>>

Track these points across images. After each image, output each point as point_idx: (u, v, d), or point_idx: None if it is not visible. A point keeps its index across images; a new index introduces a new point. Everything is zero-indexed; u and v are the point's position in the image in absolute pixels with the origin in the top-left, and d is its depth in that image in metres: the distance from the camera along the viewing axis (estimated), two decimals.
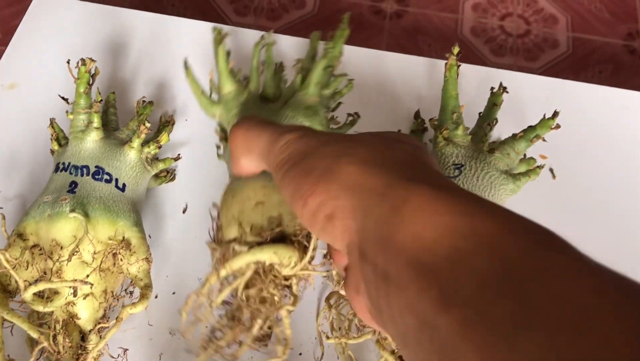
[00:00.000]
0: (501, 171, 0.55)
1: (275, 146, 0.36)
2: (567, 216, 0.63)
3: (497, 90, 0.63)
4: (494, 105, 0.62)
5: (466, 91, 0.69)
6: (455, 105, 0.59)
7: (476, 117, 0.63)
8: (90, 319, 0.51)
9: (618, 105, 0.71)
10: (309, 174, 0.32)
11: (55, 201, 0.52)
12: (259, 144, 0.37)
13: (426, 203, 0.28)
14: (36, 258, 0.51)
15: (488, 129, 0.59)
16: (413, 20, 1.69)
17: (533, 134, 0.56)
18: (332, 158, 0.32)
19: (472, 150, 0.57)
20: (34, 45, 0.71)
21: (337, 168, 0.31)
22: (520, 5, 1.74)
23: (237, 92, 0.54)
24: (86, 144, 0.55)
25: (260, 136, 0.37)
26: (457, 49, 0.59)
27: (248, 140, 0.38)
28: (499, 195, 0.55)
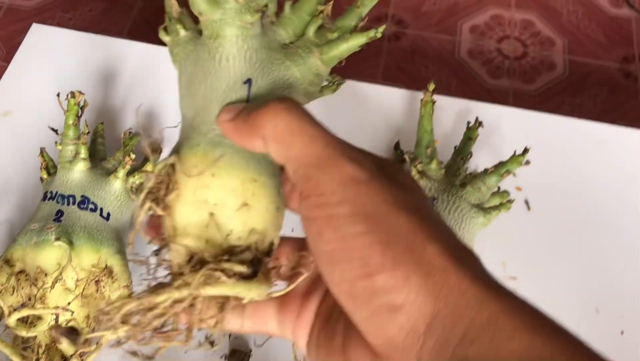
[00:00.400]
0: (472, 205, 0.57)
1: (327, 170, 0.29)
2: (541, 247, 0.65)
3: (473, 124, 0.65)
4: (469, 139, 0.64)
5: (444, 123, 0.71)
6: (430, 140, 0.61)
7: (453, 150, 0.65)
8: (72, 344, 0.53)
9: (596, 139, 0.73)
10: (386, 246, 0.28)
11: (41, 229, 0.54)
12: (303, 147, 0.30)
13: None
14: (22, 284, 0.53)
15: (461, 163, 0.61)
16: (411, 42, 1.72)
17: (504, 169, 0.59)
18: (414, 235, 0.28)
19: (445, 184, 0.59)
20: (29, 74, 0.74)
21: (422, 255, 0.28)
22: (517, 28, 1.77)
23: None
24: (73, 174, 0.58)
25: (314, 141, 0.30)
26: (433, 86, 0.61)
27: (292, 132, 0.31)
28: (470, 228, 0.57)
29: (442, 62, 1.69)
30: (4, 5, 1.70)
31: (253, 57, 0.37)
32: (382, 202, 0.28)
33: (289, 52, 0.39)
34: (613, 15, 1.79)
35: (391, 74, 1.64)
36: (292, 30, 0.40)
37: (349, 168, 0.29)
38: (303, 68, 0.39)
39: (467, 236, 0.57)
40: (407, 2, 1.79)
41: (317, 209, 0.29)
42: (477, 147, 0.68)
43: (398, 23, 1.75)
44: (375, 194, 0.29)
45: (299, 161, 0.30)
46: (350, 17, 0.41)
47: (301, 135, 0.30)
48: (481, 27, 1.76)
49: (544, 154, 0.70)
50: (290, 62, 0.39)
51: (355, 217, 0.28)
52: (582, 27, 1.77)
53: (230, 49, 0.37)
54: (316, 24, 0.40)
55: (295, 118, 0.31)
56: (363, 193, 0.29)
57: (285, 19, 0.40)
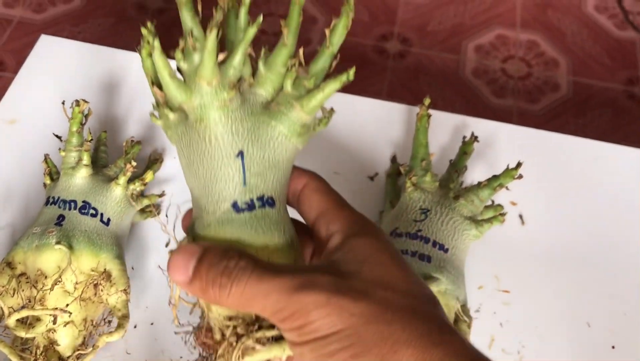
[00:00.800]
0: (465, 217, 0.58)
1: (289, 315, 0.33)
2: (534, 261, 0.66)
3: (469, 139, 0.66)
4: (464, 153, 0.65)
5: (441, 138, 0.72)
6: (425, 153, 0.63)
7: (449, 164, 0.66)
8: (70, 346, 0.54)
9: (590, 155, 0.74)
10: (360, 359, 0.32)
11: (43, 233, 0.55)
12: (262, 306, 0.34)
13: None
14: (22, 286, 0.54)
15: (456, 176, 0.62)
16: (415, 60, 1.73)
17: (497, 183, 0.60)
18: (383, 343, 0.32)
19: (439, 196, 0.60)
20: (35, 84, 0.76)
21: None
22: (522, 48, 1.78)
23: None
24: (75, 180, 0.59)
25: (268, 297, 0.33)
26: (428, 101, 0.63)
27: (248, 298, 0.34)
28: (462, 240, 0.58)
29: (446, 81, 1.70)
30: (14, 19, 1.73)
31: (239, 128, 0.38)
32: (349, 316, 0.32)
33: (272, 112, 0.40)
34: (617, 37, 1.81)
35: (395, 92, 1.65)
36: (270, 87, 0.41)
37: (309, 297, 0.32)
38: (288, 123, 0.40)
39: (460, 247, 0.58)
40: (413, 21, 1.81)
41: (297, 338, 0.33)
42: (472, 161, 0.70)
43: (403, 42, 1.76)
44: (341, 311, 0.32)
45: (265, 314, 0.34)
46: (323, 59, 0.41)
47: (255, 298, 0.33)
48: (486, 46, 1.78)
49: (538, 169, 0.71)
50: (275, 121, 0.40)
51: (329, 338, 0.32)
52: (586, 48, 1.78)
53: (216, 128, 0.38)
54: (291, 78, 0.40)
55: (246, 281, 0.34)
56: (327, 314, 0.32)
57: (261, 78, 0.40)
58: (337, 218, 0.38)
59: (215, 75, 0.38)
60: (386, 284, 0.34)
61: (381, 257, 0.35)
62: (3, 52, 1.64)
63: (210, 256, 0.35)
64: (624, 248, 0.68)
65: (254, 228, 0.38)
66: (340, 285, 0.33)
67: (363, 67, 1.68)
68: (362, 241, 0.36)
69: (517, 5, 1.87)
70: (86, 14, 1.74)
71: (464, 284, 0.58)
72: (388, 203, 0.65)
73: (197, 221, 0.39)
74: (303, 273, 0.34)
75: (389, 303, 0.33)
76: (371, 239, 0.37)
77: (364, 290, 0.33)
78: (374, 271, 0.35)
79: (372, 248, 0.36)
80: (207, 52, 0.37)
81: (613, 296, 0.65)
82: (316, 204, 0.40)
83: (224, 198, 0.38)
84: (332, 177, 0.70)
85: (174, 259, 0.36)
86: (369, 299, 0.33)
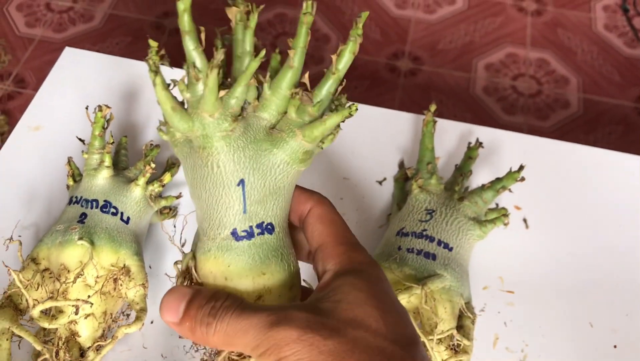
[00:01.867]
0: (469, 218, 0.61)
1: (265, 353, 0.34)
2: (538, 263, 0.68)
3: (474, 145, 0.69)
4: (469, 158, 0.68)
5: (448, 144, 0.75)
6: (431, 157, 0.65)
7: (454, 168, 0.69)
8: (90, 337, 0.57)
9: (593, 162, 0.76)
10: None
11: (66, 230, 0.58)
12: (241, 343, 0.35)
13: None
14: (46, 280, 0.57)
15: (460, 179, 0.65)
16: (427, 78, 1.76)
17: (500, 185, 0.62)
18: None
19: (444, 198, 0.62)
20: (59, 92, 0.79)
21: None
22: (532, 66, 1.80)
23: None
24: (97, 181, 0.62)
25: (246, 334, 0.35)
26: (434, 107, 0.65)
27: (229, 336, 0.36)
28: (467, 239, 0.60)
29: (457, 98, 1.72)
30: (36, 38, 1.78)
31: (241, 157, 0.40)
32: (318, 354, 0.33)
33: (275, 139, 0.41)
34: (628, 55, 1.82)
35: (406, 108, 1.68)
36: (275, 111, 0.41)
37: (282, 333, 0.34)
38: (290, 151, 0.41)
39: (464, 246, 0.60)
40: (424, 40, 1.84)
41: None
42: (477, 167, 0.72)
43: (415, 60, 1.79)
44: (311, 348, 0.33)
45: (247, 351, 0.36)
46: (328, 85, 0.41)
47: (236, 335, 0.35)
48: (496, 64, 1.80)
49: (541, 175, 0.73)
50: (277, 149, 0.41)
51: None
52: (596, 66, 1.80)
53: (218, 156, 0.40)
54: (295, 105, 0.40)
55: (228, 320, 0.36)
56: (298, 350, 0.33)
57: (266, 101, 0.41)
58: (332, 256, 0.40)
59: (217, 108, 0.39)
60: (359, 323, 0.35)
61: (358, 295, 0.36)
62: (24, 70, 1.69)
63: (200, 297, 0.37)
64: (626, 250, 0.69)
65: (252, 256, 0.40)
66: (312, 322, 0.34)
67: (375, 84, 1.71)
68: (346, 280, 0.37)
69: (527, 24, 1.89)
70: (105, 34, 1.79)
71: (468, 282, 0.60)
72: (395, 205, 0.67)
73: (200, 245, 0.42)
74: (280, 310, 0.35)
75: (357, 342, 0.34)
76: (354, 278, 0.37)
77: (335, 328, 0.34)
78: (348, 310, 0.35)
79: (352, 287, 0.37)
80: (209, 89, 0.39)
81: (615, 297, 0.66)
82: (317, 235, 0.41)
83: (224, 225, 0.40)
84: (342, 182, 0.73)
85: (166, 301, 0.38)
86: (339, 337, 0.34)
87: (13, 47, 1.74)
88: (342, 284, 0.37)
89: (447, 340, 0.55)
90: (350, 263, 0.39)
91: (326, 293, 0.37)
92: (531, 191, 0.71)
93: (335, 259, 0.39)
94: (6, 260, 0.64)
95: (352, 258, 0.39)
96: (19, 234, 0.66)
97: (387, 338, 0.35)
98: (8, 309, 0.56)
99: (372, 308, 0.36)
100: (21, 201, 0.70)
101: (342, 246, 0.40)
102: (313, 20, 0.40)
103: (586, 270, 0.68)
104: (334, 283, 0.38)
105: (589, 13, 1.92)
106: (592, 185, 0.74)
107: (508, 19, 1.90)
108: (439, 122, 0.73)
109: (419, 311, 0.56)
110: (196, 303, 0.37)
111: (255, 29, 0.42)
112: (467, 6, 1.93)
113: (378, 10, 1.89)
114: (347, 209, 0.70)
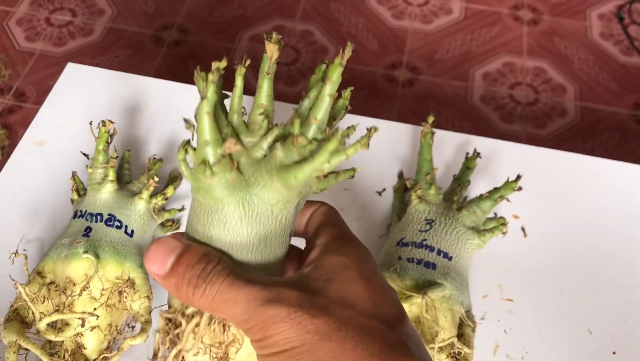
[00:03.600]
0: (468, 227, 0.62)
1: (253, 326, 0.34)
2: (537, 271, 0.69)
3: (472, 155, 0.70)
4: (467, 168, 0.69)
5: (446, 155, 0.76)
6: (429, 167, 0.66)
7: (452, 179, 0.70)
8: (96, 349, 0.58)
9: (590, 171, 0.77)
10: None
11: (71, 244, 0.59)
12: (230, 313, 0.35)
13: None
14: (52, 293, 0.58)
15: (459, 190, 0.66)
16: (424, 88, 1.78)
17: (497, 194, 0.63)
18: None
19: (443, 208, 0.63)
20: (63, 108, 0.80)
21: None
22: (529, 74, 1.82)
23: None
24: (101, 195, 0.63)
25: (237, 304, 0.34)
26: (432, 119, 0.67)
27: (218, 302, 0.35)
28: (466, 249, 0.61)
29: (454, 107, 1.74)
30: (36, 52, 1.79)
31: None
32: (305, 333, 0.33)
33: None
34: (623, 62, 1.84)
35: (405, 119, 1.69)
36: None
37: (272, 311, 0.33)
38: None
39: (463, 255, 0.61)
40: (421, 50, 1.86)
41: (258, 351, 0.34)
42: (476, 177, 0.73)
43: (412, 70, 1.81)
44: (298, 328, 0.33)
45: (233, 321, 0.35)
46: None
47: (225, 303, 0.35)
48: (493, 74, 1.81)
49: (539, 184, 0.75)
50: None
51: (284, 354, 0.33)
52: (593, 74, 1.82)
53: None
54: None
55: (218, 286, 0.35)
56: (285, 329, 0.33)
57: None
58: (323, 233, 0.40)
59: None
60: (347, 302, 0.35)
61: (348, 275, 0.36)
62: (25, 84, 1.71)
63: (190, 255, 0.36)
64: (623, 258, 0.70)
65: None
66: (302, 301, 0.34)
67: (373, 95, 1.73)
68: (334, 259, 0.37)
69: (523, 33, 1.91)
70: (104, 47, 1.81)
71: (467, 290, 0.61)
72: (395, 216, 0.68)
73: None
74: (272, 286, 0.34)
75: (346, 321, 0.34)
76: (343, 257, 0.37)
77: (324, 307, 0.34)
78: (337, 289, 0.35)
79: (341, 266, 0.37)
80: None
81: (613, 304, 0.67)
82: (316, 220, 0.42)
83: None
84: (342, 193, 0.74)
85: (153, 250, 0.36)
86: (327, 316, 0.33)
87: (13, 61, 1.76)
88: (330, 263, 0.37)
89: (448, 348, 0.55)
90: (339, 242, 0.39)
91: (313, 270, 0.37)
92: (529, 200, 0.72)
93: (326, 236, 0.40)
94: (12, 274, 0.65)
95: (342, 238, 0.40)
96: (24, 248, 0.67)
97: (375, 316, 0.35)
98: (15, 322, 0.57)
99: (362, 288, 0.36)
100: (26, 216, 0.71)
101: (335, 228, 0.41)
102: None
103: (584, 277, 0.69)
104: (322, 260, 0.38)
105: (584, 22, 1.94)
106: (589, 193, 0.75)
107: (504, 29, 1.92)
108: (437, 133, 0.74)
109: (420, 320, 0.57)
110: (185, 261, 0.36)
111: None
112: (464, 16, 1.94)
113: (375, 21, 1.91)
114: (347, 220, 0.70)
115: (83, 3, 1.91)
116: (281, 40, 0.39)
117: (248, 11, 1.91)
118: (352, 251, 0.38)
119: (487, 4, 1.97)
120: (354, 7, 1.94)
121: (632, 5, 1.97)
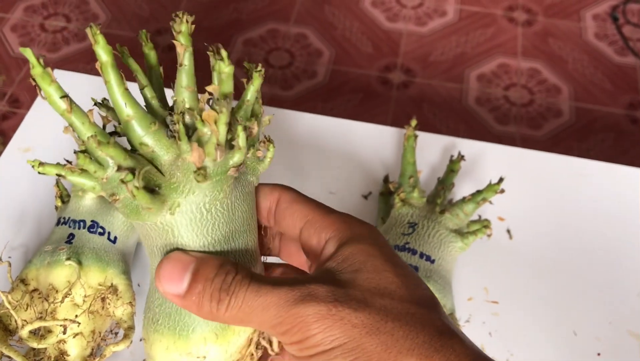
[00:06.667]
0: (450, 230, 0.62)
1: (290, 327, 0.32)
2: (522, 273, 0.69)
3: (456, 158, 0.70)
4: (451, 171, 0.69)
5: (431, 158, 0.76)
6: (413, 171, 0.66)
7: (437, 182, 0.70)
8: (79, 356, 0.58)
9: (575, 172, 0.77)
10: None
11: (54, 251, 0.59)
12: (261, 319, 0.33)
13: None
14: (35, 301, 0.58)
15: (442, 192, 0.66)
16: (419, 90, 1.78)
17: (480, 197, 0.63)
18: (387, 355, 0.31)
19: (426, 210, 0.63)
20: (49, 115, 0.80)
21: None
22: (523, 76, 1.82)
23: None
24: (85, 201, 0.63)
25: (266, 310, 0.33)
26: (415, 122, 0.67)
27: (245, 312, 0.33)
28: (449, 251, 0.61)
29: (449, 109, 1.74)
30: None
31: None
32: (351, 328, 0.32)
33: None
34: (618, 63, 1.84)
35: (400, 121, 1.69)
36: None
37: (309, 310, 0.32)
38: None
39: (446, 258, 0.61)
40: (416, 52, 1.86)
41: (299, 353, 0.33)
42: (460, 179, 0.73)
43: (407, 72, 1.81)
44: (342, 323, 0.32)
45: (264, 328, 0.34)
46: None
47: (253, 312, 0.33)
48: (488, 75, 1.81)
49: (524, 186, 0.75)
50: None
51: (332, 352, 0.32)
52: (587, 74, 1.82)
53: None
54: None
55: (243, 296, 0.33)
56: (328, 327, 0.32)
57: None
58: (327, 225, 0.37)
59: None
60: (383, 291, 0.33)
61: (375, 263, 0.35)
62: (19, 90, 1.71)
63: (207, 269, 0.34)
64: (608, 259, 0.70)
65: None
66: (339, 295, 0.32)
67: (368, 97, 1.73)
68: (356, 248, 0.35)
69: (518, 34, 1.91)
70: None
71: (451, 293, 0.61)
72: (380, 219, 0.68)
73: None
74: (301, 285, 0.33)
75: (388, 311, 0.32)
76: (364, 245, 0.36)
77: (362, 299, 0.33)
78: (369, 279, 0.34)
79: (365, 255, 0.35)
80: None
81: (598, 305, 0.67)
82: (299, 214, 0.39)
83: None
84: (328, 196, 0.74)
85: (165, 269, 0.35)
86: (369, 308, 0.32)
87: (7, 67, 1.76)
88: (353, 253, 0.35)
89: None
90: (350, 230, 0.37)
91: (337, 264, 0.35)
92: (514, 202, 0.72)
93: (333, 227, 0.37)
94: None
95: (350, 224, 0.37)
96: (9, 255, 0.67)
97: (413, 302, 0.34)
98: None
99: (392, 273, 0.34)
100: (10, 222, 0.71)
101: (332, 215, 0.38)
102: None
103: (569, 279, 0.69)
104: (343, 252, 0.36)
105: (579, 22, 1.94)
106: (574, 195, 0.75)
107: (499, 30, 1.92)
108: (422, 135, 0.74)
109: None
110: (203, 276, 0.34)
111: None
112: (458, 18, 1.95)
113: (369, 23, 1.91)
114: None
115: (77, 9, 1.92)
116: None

<<

BRIEF
Could you restate word for word the lines above, from the one that contains "29: (442, 62, 1.69)" through the one that contains "57: (285, 19, 0.40)", and no others?

REPLY TO THE EXERCISE
29: (442, 62, 1.69)
30: (4, 5, 1.70)
31: (253, 57, 0.37)
32: (382, 202, 0.28)
33: (289, 52, 0.39)
34: (613, 15, 1.79)
35: (391, 74, 1.64)
36: (292, 30, 0.40)
37: (349, 168, 0.29)
38: (303, 68, 0.39)
39: (467, 236, 0.57)
40: (407, 2, 1.79)
41: (317, 209, 0.29)
42: (477, 147, 0.68)
43: (398, 23, 1.75)
44: (375, 194, 0.29)
45: (299, 161, 0.30)
46: (350, 17, 0.41)
47: (301, 135, 0.30)
48: (481, 27, 1.76)
49: (544, 154, 0.70)
50: (290, 62, 0.39)
51: (355, 217, 0.28)
52: (582, 27, 1.77)
53: (230, 49, 0.37)
54: (316, 24, 0.40)
55: (295, 118, 0.31)
56: (363, 193, 0.29)
57: (285, 19, 0.40)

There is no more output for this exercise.